When the Minnesota Court of Appeals decided last week that the Minnesota Department of Natural Resources lacked the authority to approve changing Lake Calhoun to Bde Maka Ska, the last line of my post on the subject contained an important piece of information that went mostly unnoticed:
Because Lake Calhoun as a name existed for more than 40 years, the Court of Appeals said the DNR lacked the power to change it, while noting, too, that the Legislature provided no mechanism for changing the name of a lake that’s existed for more than 40 years.
In the aftermath of the decision, much of the discussion suggested it’s now up to the Legislature to determine whether the name should be changed.
One problem: it’s not.
The Legislature can’t.
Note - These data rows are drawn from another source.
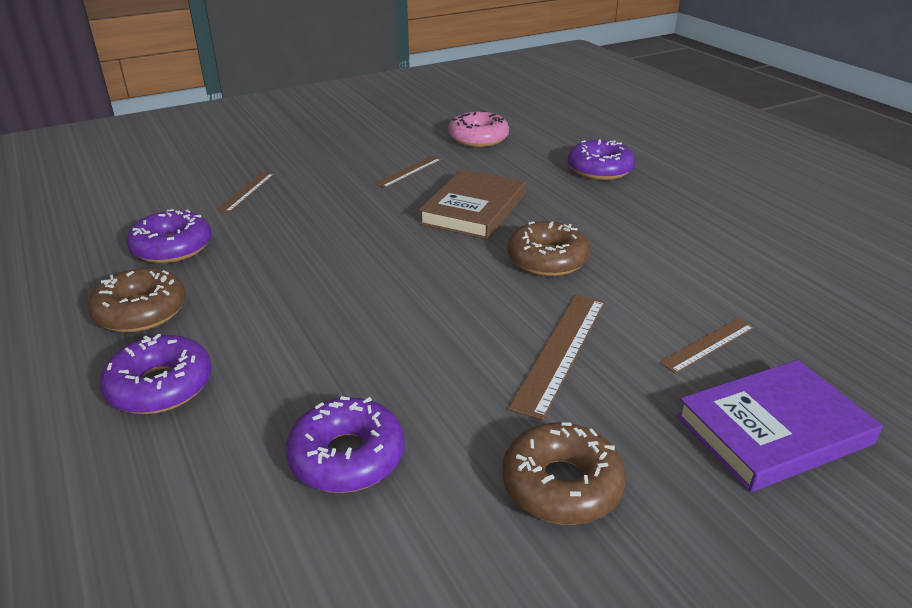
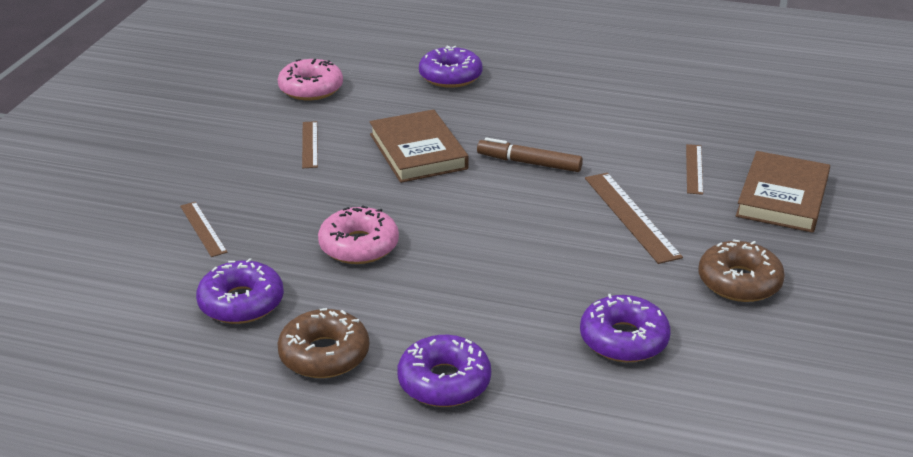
camera: 45 degrees left, 0 degrees up
(307, 252) = (359, 246): none -> pink donut
(547, 259) = (529, 163): brown donut -> brown marker
(773, 430) = (782, 197): purple book -> brown book

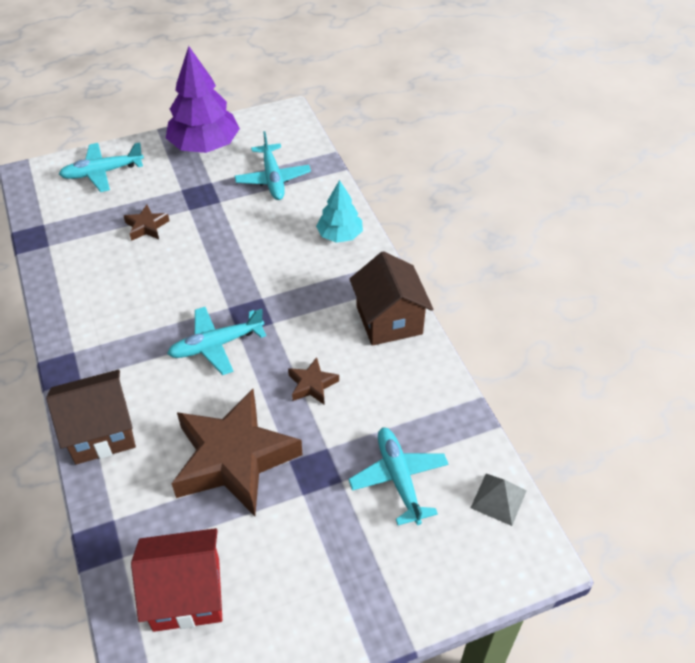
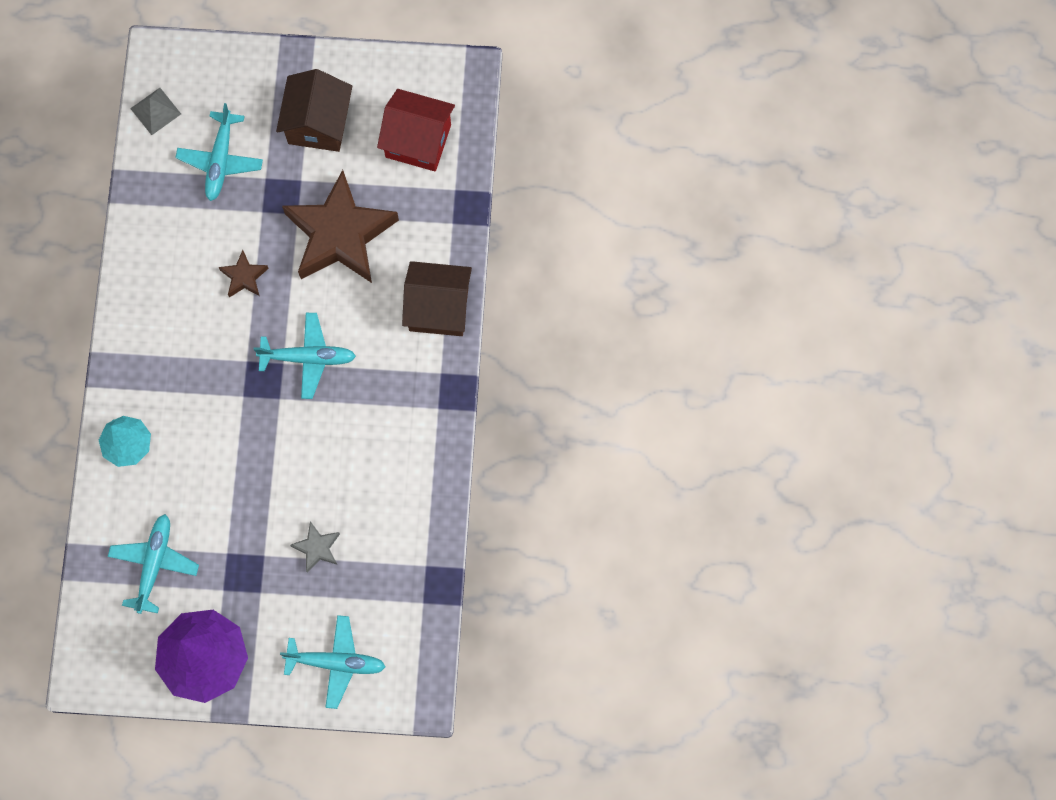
camera: 155 degrees left, 25 degrees up
(146, 226) = (317, 548): brown star -> grey star
(389, 320) = (140, 316): brown house -> brown house (318, 123)

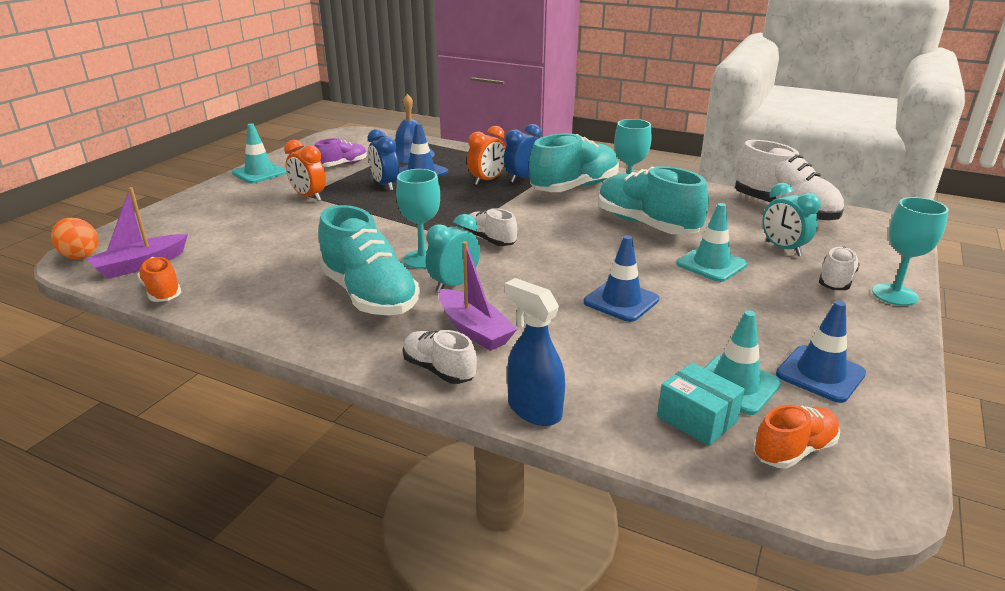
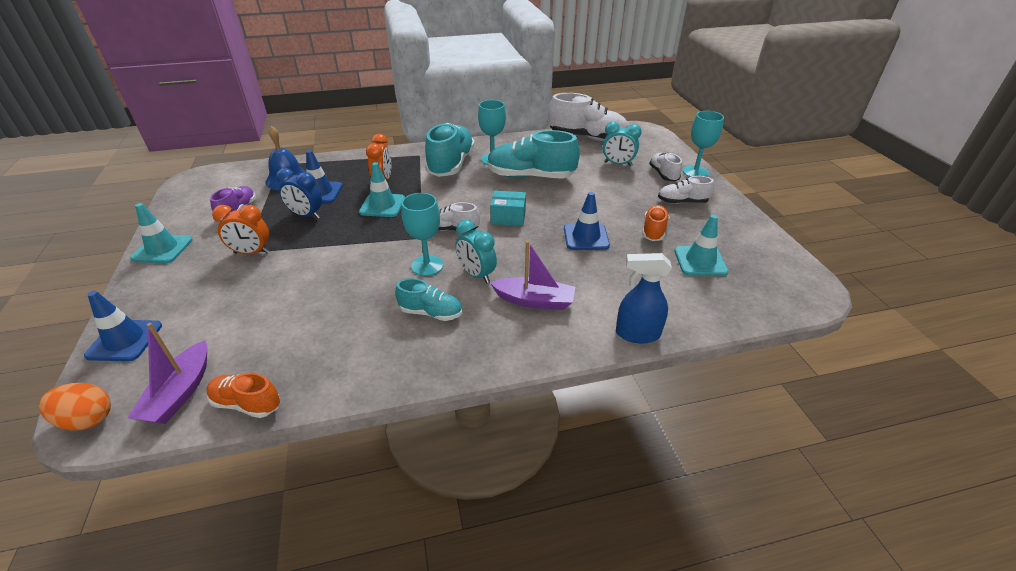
camera: 40 degrees left, 10 degrees up
(369, 295) = (431, 313): turquoise shoe -> turquoise shoe, size x0.54
(439, 370) = (553, 340): white shoe -> white shoe (682, 202)
(454, 285) = (476, 275): turquoise clock -> turquoise clock turned 45 degrees counterclockwise
(523, 178) = (406, 170): blue clock -> none
(697, 419) = (710, 291): turquoise box -> turquoise box (508, 217)
(711, 264) = (598, 190): turquoise traffic cone -> turquoise traffic cone (382, 205)
(793, 450) = (763, 284): orange shoe -> orange shoe (654, 230)
(820, 374) = (723, 235): blue traffic cone -> blue traffic cone (125, 340)

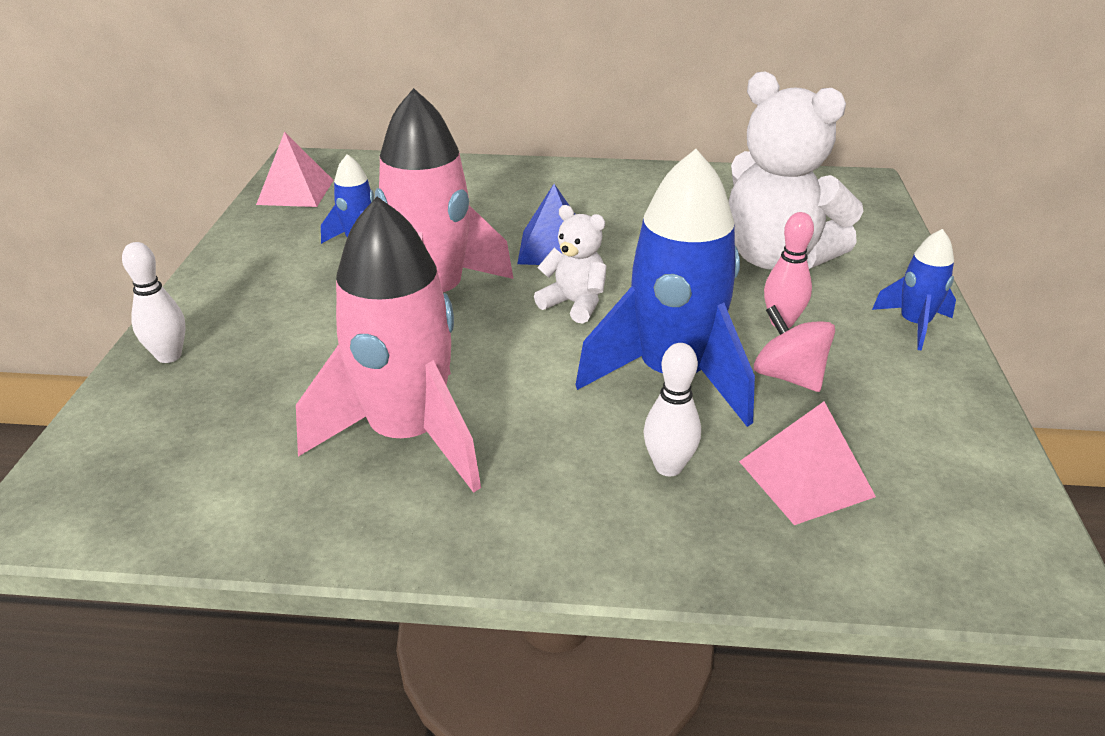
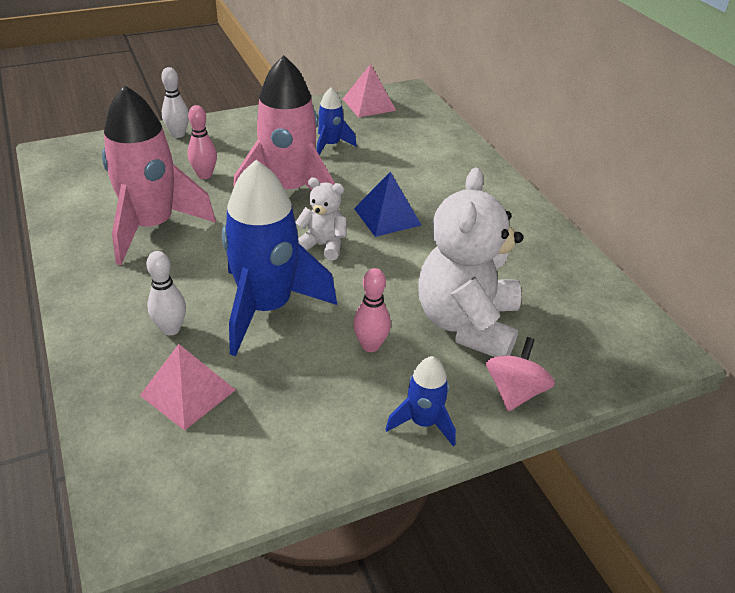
camera: 60 degrees right, 5 degrees up
(318, 356) = (205, 175): none -> pink bowling pin
(574, 304) = (323, 245): white teddy bear -> white teddy bear turned 75 degrees counterclockwise
(788, 376) = (301, 362): pink spinning top -> pink spinning top (515, 392)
It’s right there in the Minnesota Constitution, Article 12, Section 1:
The legislature shall pass no local or special law authorizing the laying out, opening, altering, vacating or maintaining of roads, highways, streets or alleys; remitting fines, penalties or forfeitures; changing the names of persons, places, lakes or rivers …
If the Minneapolis Park and Recreation Board can’t change the name, if the Hennepin County Board can’t change the name, if the DNR can’t change the name, and if the Minnesota Legislature can’t change the name, who can change the name?
The DNR recognizes that Minnesotans have deeply held perspectives regarding the names Bde Maka Ska and Lake Calhoun. I also understand that Minnesotans have a variety of opinions on the appropriate process for renaming geographic features. However, as the commissioner of DNR, my job is to implement the law as I understand it.
While I do not welcome spending limited agency resources on a Supreme Court appeal, there are fundamental legal questions raised in the ruling that go well beyond the naming of an individual lake. It is my responsibility to seek clarity from Minnesota’s highest court in this instance.